Textausschnitt:
--- --- ---
# Datenbankzugriff (Probleme mit Cache?!)



## sicLotus (27. Jun 2011)

Hallo, ich habe folgendes Problem:

Ich habe eine SQL-Datenbank mit einer Tabelle für User.
Über meine Webanwendung habe ich einen User registriert. Hat alles funktioniert. Am Anfang hat er die GruppenID 1. Jetzt habe ich in phpmyadmin die GruppenID geändert. Nun wollte ich in meiner Webanwendung mich einloggen und mir die GruppenID anzeigen... doch komischerweise zeigt er mir immernoch die 1 an und nicht die 2, obwohl der Wert in der Datenbank stimmt! Es kommt mir so vor, als ob er überhaupt nicht auf die Datenbank zugreift, sondern auf bestimmte Elemente in einem Cache oder so.. kann sowas sein?

ps.: erst nachdem ich den glassfish server neu gestartet habe, hat es funktioniert.. :/


----------



## Gelöschtes Mitglied 5909 (27. Jun 2011)

Ja das kann sein, hört sich nach dem klassischen ORM Problem an.
--- --- ---
Ziel 1:
Wann hat die Anzeige der geänderten GruppenID laut dem Forenthread schließlich funktioniert?
Ziel 2:
Erklären Sie in ein bis drei Sätzen, warum der Fragesteller im Forenthread vermutet, dass die Webanwendung gar nicht auf die Datenbank zugreift.
Ziel 3:
Geben Sie aus dem Forenthread den Abschnitt wörtlich wieder, der mit den Worten "ps.: erst nachdem" beginnt und mit "ORM Problem an." endet.

Gegebene Daten:
--- --- ---
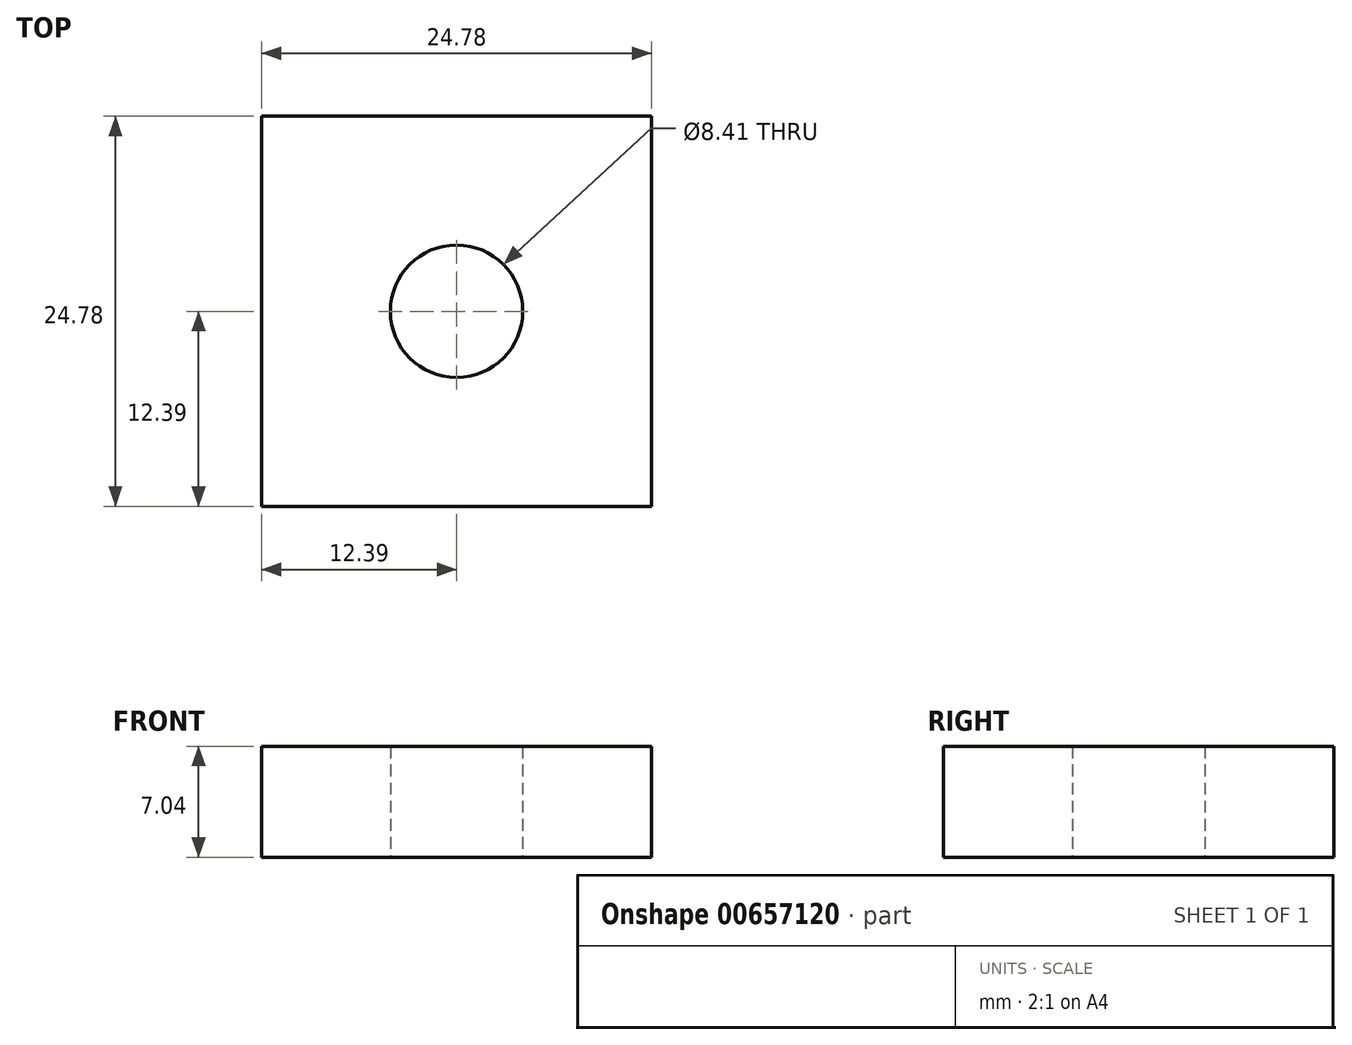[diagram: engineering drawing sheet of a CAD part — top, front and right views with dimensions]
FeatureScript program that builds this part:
--- --- ---
Antwort 1:
Erst nachdem der Glassfish-Server neu gestartet wurde.

Antwort 2:
Die Webanwendung zeigt nach dem Einloggen weiterhin die GruppenID 1 an, obwohl der Wert in phpmyadmin auf 2 geändert wurde und in der Datenbank stimmt. Deshalb vermutet der Fragesteller, dass die Anwendung Elemente aus einem Cache liest.

Antwort 3:
ps.: erst nachdem ich den glassfish server neu gestartet habe, hat es funktioniert.. :/


----------



## Gelöschtes Mitglied 5909 (27. Jun 2011)

Ja das kann sein, hört sich nach dem klassischen ORM Problem an.